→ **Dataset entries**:
* * * * * * * * *

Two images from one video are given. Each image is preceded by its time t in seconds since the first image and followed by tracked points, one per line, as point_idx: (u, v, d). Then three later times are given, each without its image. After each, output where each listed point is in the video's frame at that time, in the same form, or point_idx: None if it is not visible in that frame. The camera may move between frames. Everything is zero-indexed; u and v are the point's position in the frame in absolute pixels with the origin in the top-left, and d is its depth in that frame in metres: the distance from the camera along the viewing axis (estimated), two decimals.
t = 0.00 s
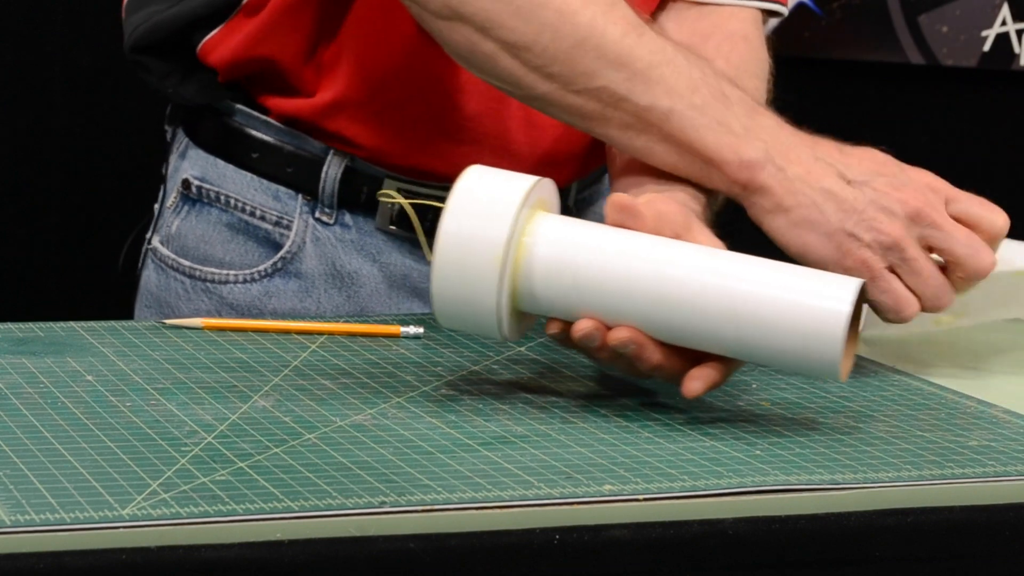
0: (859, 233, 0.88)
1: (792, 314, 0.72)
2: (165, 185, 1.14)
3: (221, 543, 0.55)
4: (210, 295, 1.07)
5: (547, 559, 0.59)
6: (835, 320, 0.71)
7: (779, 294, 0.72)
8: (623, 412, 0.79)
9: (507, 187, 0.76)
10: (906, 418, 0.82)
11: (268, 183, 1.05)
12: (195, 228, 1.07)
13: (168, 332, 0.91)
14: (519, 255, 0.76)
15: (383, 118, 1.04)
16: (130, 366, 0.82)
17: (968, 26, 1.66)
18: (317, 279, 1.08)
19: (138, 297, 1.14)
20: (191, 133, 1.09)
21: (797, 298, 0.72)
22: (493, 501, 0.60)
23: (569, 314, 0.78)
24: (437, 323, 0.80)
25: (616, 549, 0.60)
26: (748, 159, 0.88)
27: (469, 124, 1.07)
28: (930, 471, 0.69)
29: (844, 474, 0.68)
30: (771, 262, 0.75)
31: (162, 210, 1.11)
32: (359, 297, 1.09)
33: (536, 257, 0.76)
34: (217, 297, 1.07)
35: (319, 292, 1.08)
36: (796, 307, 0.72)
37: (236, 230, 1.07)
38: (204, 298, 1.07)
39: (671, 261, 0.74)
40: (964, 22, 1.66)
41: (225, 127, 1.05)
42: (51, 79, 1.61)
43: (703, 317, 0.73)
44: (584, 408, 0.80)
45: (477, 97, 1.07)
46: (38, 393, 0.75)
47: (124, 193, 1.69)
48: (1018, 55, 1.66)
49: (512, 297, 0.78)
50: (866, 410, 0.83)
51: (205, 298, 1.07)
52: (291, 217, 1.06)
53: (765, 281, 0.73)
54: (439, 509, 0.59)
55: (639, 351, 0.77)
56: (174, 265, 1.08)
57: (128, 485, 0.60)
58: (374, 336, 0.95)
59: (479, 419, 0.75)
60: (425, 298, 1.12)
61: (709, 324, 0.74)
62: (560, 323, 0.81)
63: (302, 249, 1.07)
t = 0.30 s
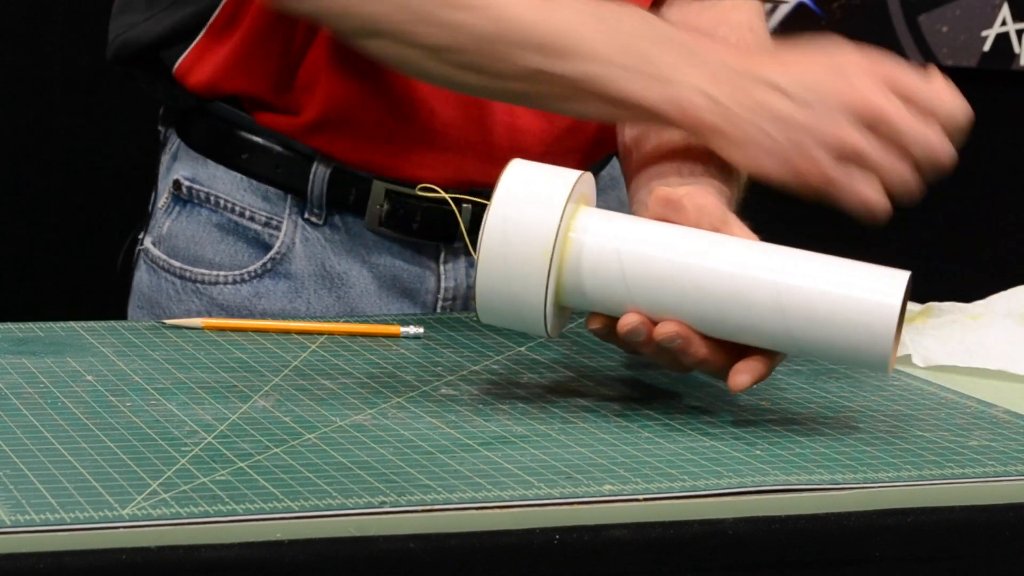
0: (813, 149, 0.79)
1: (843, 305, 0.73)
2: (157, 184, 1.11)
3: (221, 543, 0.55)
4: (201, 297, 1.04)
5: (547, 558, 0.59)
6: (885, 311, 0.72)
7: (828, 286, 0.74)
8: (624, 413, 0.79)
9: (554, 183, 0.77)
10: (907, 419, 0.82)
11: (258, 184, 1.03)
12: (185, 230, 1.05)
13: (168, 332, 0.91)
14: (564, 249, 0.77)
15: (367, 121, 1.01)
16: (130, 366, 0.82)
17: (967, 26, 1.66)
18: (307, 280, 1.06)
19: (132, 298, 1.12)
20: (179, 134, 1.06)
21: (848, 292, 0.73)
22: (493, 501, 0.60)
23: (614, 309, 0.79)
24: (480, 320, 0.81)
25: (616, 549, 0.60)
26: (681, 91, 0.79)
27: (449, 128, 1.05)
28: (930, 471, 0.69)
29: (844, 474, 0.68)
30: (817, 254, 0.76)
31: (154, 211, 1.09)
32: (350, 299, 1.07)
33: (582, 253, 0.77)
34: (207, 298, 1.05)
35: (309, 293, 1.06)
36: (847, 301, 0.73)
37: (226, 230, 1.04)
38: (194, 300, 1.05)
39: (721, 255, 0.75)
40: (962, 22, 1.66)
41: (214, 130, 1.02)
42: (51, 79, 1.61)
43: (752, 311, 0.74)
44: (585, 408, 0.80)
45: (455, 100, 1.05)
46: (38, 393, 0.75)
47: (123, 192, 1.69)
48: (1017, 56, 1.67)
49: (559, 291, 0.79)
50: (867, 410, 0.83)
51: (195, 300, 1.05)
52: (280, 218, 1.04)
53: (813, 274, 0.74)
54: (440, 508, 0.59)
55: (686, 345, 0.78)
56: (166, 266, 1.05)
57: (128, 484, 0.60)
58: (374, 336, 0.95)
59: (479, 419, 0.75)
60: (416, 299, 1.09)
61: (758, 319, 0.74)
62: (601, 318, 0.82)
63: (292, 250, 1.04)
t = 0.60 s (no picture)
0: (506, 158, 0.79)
1: (859, 273, 0.73)
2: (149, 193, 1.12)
3: (221, 543, 0.55)
4: (195, 305, 1.03)
5: (547, 559, 0.59)
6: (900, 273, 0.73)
7: (841, 257, 0.74)
8: (624, 412, 0.80)
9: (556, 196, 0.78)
10: (906, 419, 0.81)
11: (252, 190, 1.03)
12: (179, 237, 1.05)
13: (168, 332, 0.91)
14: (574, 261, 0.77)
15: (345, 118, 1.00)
16: (130, 366, 0.82)
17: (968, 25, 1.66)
18: (301, 286, 1.06)
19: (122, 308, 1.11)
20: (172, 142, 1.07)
21: (860, 258, 0.74)
22: (493, 501, 0.60)
23: (633, 313, 0.79)
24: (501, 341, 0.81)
25: (616, 549, 0.60)
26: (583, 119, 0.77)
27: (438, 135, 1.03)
28: (930, 471, 0.69)
29: (844, 474, 0.68)
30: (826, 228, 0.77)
31: (147, 219, 1.09)
32: (345, 304, 1.07)
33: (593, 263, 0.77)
34: (201, 307, 1.04)
35: (304, 299, 1.06)
36: (860, 266, 0.73)
37: (220, 238, 1.05)
38: (188, 308, 1.04)
39: (730, 239, 0.76)
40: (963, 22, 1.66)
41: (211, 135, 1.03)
42: (52, 79, 1.59)
43: (770, 292, 0.74)
44: (585, 409, 0.80)
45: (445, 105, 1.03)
46: (38, 393, 0.75)
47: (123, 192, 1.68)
48: (1017, 56, 1.70)
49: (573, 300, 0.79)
50: (867, 410, 0.83)
51: (189, 309, 1.04)
52: (274, 224, 1.04)
53: (825, 246, 0.74)
54: (440, 509, 0.59)
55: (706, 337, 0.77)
56: (159, 274, 1.05)
57: (127, 484, 0.60)
58: (374, 336, 0.95)
59: (479, 419, 0.75)
60: (412, 303, 1.08)
61: (777, 296, 0.74)
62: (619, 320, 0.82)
63: (286, 256, 1.05)
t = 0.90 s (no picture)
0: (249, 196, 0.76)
1: (869, 276, 0.74)
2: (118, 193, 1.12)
3: (221, 543, 0.55)
4: (157, 306, 1.05)
5: (547, 559, 0.59)
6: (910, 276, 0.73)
7: (851, 260, 0.74)
8: (624, 412, 0.80)
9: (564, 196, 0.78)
10: (906, 419, 0.81)
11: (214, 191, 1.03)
12: (142, 238, 1.05)
13: (168, 332, 0.91)
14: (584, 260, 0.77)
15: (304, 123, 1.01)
16: (130, 366, 0.82)
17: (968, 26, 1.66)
18: (264, 287, 1.06)
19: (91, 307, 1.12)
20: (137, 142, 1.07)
21: (868, 261, 0.74)
22: (493, 501, 0.60)
23: (643, 312, 0.79)
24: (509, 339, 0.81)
25: (616, 549, 0.60)
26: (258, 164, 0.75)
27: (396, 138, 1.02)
28: (930, 471, 0.69)
29: (844, 474, 0.68)
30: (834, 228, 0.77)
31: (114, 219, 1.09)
32: (308, 304, 1.07)
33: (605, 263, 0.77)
34: (163, 307, 1.05)
35: (266, 299, 1.06)
36: (865, 268, 0.74)
37: (183, 238, 1.05)
38: (151, 309, 1.05)
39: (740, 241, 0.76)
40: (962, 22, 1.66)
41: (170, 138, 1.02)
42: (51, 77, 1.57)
43: (780, 295, 0.75)
44: (584, 408, 0.80)
45: (398, 108, 1.02)
46: (38, 393, 0.75)
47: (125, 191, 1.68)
48: (1016, 56, 1.69)
49: (584, 300, 0.79)
50: (867, 410, 0.83)
51: (152, 309, 1.05)
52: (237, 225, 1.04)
53: (834, 248, 0.74)
54: (440, 509, 0.59)
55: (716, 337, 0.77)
56: (122, 275, 1.06)
57: (127, 485, 0.60)
58: (374, 336, 0.95)
59: (479, 419, 0.75)
60: (377, 304, 1.08)
61: (785, 300, 0.75)
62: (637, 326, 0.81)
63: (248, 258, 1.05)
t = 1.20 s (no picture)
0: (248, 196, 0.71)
1: (859, 289, 0.76)
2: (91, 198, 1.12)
3: (221, 543, 0.55)
4: (128, 309, 1.05)
5: (547, 559, 0.59)
6: (899, 293, 0.76)
7: (843, 271, 0.76)
8: (625, 412, 0.80)
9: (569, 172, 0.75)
10: (906, 419, 0.82)
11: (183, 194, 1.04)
12: (112, 241, 1.06)
13: (168, 332, 0.91)
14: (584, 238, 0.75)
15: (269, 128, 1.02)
16: (130, 366, 0.82)
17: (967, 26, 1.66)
18: (234, 291, 1.06)
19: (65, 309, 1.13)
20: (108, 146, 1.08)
21: (859, 274, 0.76)
22: (493, 501, 0.60)
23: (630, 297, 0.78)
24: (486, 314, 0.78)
25: (616, 549, 0.60)
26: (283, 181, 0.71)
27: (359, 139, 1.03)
28: (930, 471, 0.69)
29: (844, 474, 0.68)
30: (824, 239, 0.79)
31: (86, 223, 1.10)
32: (280, 307, 1.07)
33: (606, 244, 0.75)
34: (134, 311, 1.05)
35: (237, 302, 1.06)
36: (856, 279, 0.76)
37: (154, 242, 1.05)
38: (121, 313, 1.06)
39: (744, 242, 0.76)
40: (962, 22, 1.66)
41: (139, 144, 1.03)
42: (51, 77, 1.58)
43: (773, 299, 0.76)
44: (584, 409, 0.80)
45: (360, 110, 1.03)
46: (38, 393, 0.75)
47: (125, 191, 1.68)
48: (1017, 56, 1.70)
49: (577, 275, 0.76)
50: (866, 410, 0.83)
51: (123, 313, 1.06)
52: (206, 228, 1.04)
53: (829, 257, 0.76)
54: (440, 509, 0.59)
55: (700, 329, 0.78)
56: (94, 279, 1.06)
57: (128, 484, 0.60)
58: (374, 336, 0.95)
59: (479, 419, 0.75)
60: (349, 306, 1.08)
61: (777, 304, 0.76)
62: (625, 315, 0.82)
63: (217, 261, 1.05)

* * * * * * * * *

Transcribe only the lines above that start at the line containing "49: (512, 297, 0.78)" and end at the line containing "19: (132, 298, 1.12)". Omit pictures.

→ **Response box**:
49: (512, 297, 0.78)
50: (866, 410, 0.83)
51: (205, 298, 1.07)
52: (291, 217, 1.06)
53: (765, 281, 0.73)
54: (439, 509, 0.59)
55: (639, 351, 0.77)
56: (174, 265, 1.08)
57: (128, 485, 0.60)
58: (374, 336, 0.95)
59: (479, 419, 0.75)
60: (425, 298, 1.12)
61: (709, 324, 0.74)
62: (560, 323, 0.81)
63: (302, 249, 1.07)
t = 0.30 s
0: (813, 149, 0.79)
1: (843, 305, 0.73)
2: (157, 184, 1.11)
3: (221, 543, 0.55)
4: (201, 297, 1.04)
5: (547, 558, 0.59)
6: (885, 311, 0.72)
7: (828, 286, 0.74)
8: (624, 413, 0.79)
9: (554, 183, 0.77)
10: (907, 419, 0.82)
11: (258, 184, 1.03)
12: (185, 230, 1.05)
13: (168, 332, 0.91)
14: (564, 249, 0.77)
15: (367, 121, 1.01)
16: (130, 366, 0.82)
17: (967, 26, 1.66)
18: (307, 280, 1.06)
19: (132, 298, 1.12)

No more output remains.